S. Freud drew up his conclusion that there was an unconscious part of human psyche that could take control over the body’s fysiological functions and also operate on a great part of human conscious processes. As a result of this discovery and after several years of the clinical work S.F. introduced the topographical pattern of human psyche:
* Within the conscious there are all information which are available for our memory. Things that we know and can remember.
* Within the preconscious there are things that at present are not conscious but is rather easy to get hold on, such as dentist times, the codes to the doors etc.
* Within the unconscious there are ideas, thoughts and events that are threatening to the individual. They are repressed. It could be unpleasant things that oneself has done as child or unpleasant things that has happened to one.
* The censor is between the unconscious system and the preconscious. It decides if the information stored in the unconscious shall become preconscious or not. During the sleep the censor gets weaker. In spite of the censor the unconsciousness still can take place in the conscious as miss-presentation, which are the result of a conflict between a conscious intention and a repressed wish or dream.

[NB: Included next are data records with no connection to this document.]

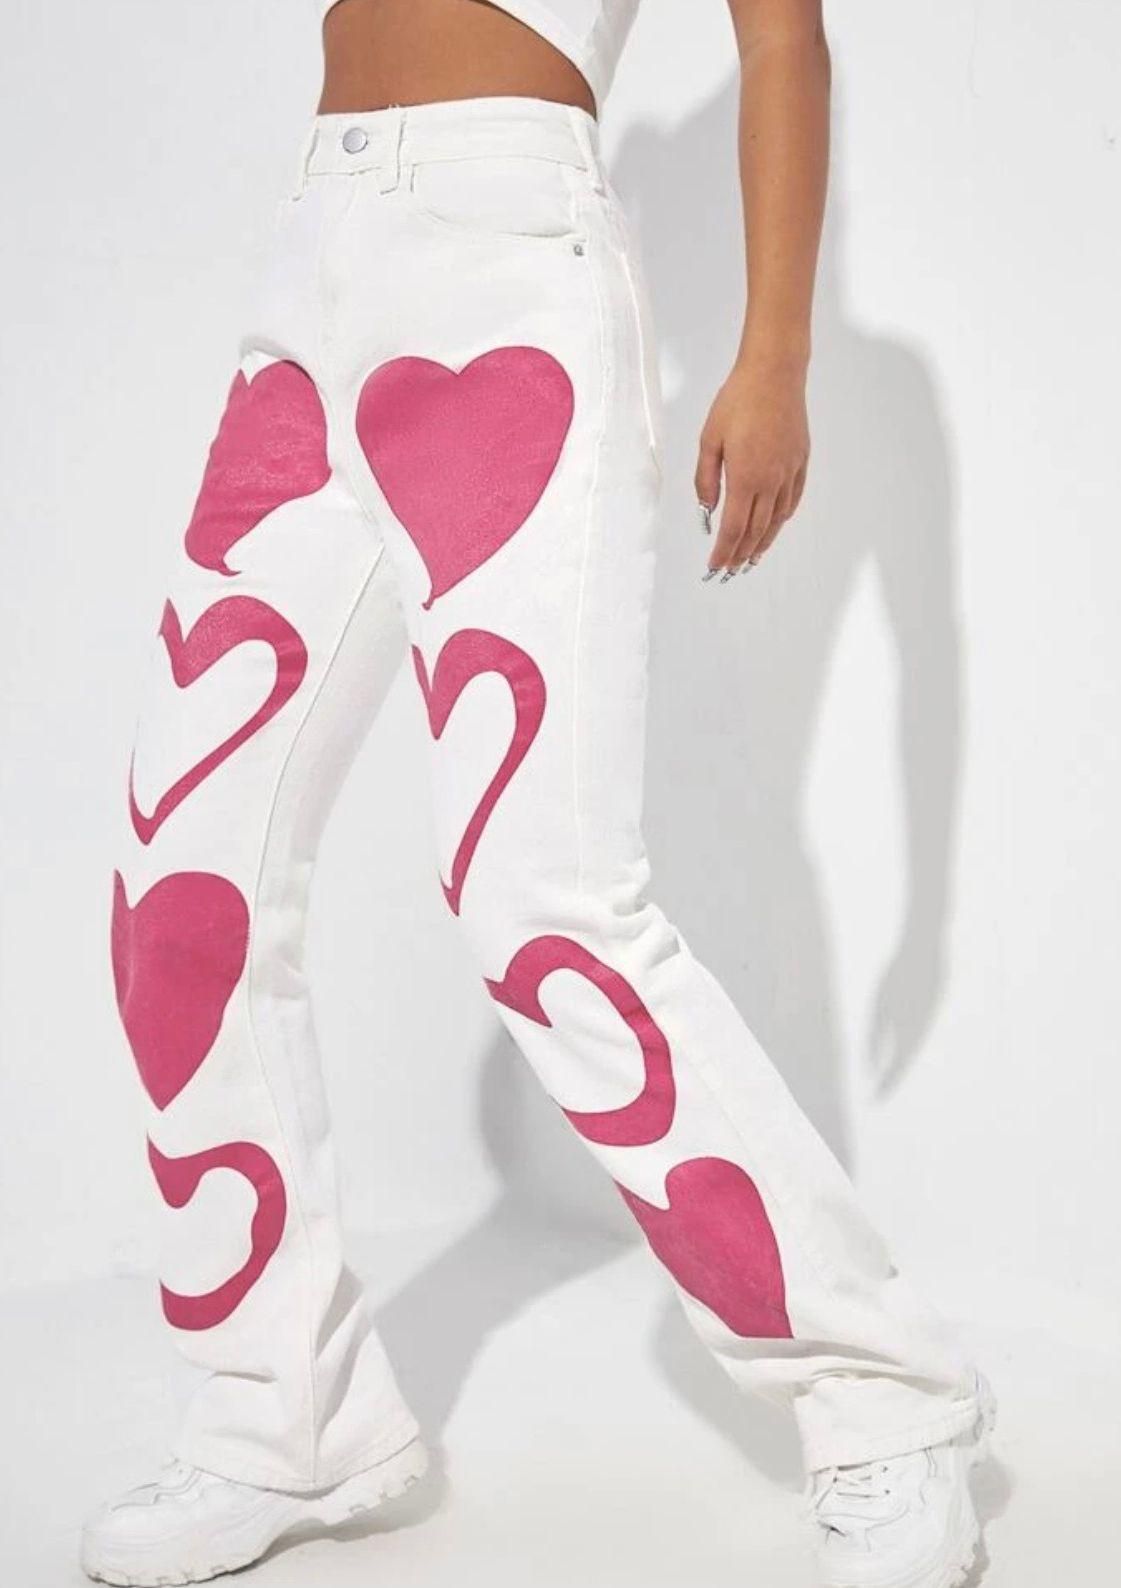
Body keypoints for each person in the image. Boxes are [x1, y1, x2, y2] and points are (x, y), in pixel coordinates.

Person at [81, 2, 996, 1585]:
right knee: (181, 896)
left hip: (504, 260)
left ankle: (884, 1397)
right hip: (312, 268)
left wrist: (774, 352)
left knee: (541, 904)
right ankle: (283, 1419)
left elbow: (783, 39)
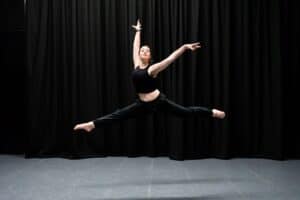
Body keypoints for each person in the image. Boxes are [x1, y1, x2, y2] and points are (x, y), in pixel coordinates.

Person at [73, 19, 225, 133]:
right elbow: (135, 47)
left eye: (147, 51)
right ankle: (91, 125)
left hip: (159, 102)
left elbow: (170, 59)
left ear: (150, 55)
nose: (143, 51)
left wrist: (184, 47)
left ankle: (211, 112)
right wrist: (138, 31)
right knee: (118, 115)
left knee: (185, 113)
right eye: (142, 50)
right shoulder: (137, 64)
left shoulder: (152, 69)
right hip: (142, 103)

In his continuing theorizing S.F. started out from the significance of the immature and unconscious fantasies behind the later symptom development. Now came additional theory about the psychosexual development and its aspects. Here is among others lies what S.F. calls the oral stage, the anal stage and the genital stage.
1923 S.F. introduced his structural formula of human psyche where he underlines conflicts between our biological driving forces:
* The Id is the part of our psyche that is dominated by our congenital needs, instincts and reflexes. The Id is controlled by the principle of lust, that is, to satisfy our instincts and needs.

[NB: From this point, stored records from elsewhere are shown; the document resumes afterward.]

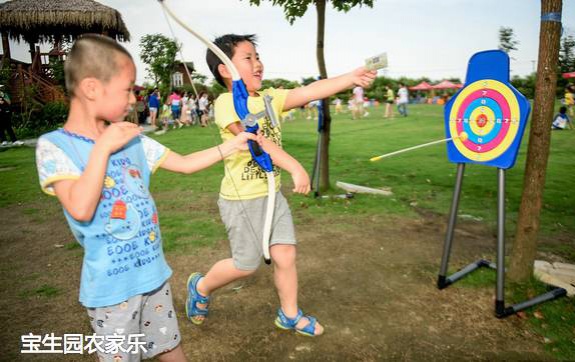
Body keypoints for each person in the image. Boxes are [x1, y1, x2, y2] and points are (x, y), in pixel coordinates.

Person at [34, 34, 257, 361]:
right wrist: (103, 148)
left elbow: (184, 164)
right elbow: (80, 207)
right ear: (92, 88)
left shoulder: (131, 139)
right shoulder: (55, 146)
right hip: (111, 293)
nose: (133, 99)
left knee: (170, 348)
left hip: (153, 278)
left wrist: (231, 146)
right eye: (127, 89)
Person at [185, 33, 376, 337]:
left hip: (272, 195)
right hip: (242, 200)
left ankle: (289, 314)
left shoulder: (270, 97)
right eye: (248, 58)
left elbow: (311, 90)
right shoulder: (225, 104)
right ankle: (201, 286)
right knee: (245, 265)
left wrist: (351, 77)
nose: (258, 63)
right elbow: (254, 142)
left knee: (285, 255)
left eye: (257, 57)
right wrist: (294, 166)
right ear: (225, 68)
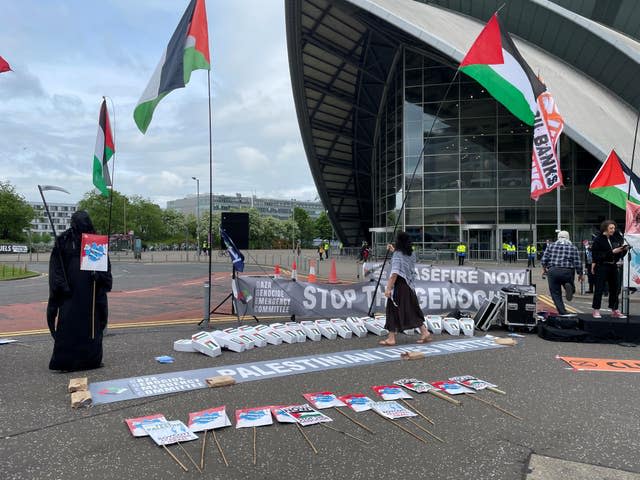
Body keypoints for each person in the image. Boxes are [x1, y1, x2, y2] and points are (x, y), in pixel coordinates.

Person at [47, 211, 113, 371]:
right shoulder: (63, 240)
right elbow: (56, 267)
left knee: (92, 327)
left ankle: (91, 360)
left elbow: (104, 265)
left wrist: (101, 277)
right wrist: (62, 285)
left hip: (91, 292)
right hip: (70, 292)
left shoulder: (95, 241)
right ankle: (66, 361)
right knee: (68, 326)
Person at [380, 231, 432, 346]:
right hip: (408, 286)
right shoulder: (411, 253)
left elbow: (395, 273)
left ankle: (392, 338)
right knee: (411, 309)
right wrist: (393, 250)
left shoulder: (398, 254)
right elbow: (402, 259)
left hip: (399, 287)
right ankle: (424, 332)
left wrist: (388, 288)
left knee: (393, 310)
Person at [591, 220, 629, 318]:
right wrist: (612, 252)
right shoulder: (598, 240)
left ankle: (614, 309)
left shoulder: (613, 239)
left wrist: (623, 250)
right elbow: (596, 256)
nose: (613, 230)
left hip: (613, 266)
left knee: (615, 288)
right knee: (599, 288)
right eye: (611, 228)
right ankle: (596, 310)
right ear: (605, 228)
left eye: (614, 228)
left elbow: (617, 254)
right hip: (602, 266)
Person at [540, 230, 582, 316]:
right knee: (569, 284)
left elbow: (544, 260)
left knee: (555, 293)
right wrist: (580, 274)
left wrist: (544, 270)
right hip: (567, 271)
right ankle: (569, 287)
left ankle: (562, 312)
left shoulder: (551, 246)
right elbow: (577, 262)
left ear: (558, 237)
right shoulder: (573, 247)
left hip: (553, 270)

* The Ego has a compromising role between the Id’s desires and the Superego’s demand that develops during the second year of life when a child realizes that he/she must adjust to the outer reality. One says that the Ego works by the real life principle. The child realizes that mother cannot always be present and this is not dangerous.
* The Superego starts growing between 2-6 years. It represent the conscience and the child’s moral, the rules and the values that within the society that the parents transform to the child by upbringing. Often one hears little children try to educate and bring up other children in the same age. The demands that the Super ego put on itself can be as unrealistic as the Id’s desires and needs.

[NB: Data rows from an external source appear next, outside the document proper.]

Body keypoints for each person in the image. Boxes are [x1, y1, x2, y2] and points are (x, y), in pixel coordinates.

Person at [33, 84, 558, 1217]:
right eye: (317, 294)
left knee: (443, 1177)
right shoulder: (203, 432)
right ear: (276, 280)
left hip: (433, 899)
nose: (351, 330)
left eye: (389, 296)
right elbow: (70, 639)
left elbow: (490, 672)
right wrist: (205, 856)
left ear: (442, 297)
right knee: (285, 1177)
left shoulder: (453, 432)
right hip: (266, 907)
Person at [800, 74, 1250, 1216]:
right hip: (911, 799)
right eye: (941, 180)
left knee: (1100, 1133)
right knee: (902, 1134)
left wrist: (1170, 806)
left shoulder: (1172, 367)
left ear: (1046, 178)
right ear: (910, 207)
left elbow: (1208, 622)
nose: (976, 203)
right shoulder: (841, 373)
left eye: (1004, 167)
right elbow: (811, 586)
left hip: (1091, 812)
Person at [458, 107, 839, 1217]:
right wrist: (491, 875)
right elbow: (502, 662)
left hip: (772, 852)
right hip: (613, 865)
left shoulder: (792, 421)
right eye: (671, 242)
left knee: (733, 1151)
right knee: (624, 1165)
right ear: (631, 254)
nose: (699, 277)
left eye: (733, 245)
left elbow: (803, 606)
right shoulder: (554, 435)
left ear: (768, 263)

With help of defence mechanisms the psyche tries to control those conflicts that are between the Id, Ego and Superego. The individual wants to keep their self-respect and then unconsciously misrepresent the reality by using the defence mechanism. One represses, denies and jusifies own mistakes.
In the middle of 1920:s the surrealistic style of art grew up and they used theories from S. Freud in their attempt to reshape the human subconscious/superconscious lines of thoughts in art, literature and film.
S. Freud had many followers who developed his theories. Among others the most known are Anna Freud, Carl Gustav Jung, Alfred Adler, Erik H, Eriksson, Melanie Klein, Wilhelm Reich and David Stern.